Интересно, однако, отметить, как более философически настроенный молодой Маркс трактовал концепцию отчуждения. В одном из ранних сочинений он соотносит отчуждение труда с психической жизнью человека и с отношением человека к природе. Это гораздо более впечатляющая (поскольку более обобщенная) концепция отчуждения, чем все, что позже появится в работах Маркса, но вывод он делает странный. После сложного анализа Маркс решает, что «частная собственность является… продуктом, результатом, необходимым последствием отчужденного труда, внешней связью рабочего с природой и с самим собой» (курсив мой). Это заставляет Маркса задать глубокий вопрос: «Как… человек пришел к отчуждению своего труда? И как это отчуждение коренится в природе развития человека?»
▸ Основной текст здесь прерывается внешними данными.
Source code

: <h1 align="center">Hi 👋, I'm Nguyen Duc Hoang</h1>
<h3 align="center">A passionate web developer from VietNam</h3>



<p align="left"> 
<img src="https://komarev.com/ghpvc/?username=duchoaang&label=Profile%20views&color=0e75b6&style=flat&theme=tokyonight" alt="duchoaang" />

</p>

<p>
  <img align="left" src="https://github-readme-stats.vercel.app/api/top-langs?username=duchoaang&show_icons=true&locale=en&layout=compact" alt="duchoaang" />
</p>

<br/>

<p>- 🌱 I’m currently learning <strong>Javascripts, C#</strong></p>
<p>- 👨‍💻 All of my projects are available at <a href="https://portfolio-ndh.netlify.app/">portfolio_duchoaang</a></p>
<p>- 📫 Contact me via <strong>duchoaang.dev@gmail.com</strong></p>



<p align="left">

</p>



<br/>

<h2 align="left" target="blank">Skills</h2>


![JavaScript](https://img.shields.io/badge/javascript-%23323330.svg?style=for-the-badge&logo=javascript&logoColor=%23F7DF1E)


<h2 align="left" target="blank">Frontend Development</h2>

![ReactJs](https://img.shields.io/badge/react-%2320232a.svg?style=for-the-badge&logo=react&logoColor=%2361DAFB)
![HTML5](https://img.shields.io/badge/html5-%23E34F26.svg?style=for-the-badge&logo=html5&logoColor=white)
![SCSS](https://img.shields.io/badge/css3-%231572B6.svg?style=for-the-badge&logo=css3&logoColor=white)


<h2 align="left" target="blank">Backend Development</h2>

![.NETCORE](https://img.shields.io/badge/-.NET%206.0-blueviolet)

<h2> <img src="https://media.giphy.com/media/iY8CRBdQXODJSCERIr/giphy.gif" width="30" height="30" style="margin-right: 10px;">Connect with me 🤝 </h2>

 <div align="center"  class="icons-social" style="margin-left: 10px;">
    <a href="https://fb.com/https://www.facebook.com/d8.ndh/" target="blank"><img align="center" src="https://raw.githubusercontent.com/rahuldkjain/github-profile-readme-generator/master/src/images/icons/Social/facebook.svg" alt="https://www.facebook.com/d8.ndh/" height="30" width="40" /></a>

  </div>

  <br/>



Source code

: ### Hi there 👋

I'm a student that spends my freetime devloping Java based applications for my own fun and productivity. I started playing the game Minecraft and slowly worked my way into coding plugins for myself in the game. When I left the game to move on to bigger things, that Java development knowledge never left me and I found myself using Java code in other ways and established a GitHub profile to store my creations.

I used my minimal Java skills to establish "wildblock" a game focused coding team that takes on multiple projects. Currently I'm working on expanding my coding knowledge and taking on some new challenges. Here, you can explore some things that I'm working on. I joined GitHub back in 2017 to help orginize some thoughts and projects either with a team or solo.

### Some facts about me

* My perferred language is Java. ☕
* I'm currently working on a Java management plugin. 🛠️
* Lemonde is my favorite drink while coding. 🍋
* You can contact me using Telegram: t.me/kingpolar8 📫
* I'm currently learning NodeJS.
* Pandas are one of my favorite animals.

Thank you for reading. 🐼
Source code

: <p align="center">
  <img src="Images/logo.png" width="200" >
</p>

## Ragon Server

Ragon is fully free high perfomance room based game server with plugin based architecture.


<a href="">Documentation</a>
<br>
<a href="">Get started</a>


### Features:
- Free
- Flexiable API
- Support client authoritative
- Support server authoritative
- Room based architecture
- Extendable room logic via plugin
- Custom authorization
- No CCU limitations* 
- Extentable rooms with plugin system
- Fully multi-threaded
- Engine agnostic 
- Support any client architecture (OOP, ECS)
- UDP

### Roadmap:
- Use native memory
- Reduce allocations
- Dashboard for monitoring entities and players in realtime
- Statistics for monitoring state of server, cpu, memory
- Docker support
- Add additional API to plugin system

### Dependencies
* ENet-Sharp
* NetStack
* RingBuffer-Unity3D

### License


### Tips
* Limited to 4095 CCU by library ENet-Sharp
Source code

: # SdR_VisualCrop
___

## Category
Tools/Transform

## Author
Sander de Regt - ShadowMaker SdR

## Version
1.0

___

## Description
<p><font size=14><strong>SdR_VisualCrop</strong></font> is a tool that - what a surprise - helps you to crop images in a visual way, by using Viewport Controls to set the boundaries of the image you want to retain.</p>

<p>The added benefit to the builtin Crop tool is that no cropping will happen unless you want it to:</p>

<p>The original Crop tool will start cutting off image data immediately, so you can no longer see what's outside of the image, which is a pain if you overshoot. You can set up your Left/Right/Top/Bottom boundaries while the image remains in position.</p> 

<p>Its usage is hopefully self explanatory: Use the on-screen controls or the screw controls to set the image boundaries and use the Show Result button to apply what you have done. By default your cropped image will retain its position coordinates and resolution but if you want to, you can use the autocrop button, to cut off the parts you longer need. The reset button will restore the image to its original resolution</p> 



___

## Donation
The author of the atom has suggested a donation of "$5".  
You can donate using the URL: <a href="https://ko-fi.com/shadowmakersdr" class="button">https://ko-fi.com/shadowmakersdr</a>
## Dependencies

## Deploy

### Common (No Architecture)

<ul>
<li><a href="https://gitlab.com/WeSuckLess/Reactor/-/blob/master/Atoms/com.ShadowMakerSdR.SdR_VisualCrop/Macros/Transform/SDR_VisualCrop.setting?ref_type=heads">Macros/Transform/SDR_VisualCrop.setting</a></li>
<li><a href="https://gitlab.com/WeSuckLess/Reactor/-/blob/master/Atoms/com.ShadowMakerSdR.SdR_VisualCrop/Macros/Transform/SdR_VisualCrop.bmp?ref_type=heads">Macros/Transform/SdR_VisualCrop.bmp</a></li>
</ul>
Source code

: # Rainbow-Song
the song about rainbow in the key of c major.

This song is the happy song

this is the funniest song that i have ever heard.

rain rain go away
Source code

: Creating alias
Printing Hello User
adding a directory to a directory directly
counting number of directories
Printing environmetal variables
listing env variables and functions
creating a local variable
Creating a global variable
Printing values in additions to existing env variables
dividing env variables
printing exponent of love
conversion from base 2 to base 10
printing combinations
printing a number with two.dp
Абсолютно поразительная мысль у Маркса, как зрелого, так и юного, потому что здесь он предполагает, что изначальный акт отчуждения, имеющий место в «развитии человека», нельзя привязать к экономическому процессу; более того, он фактически порождает частную собственность и все ее зло. Чем же является этот акт отчуждения? К сожалению, рукопись, призванная разрешить эту важнейшую проблему, обрывается, не дав ответа. Был ли ответ у самого Маркса?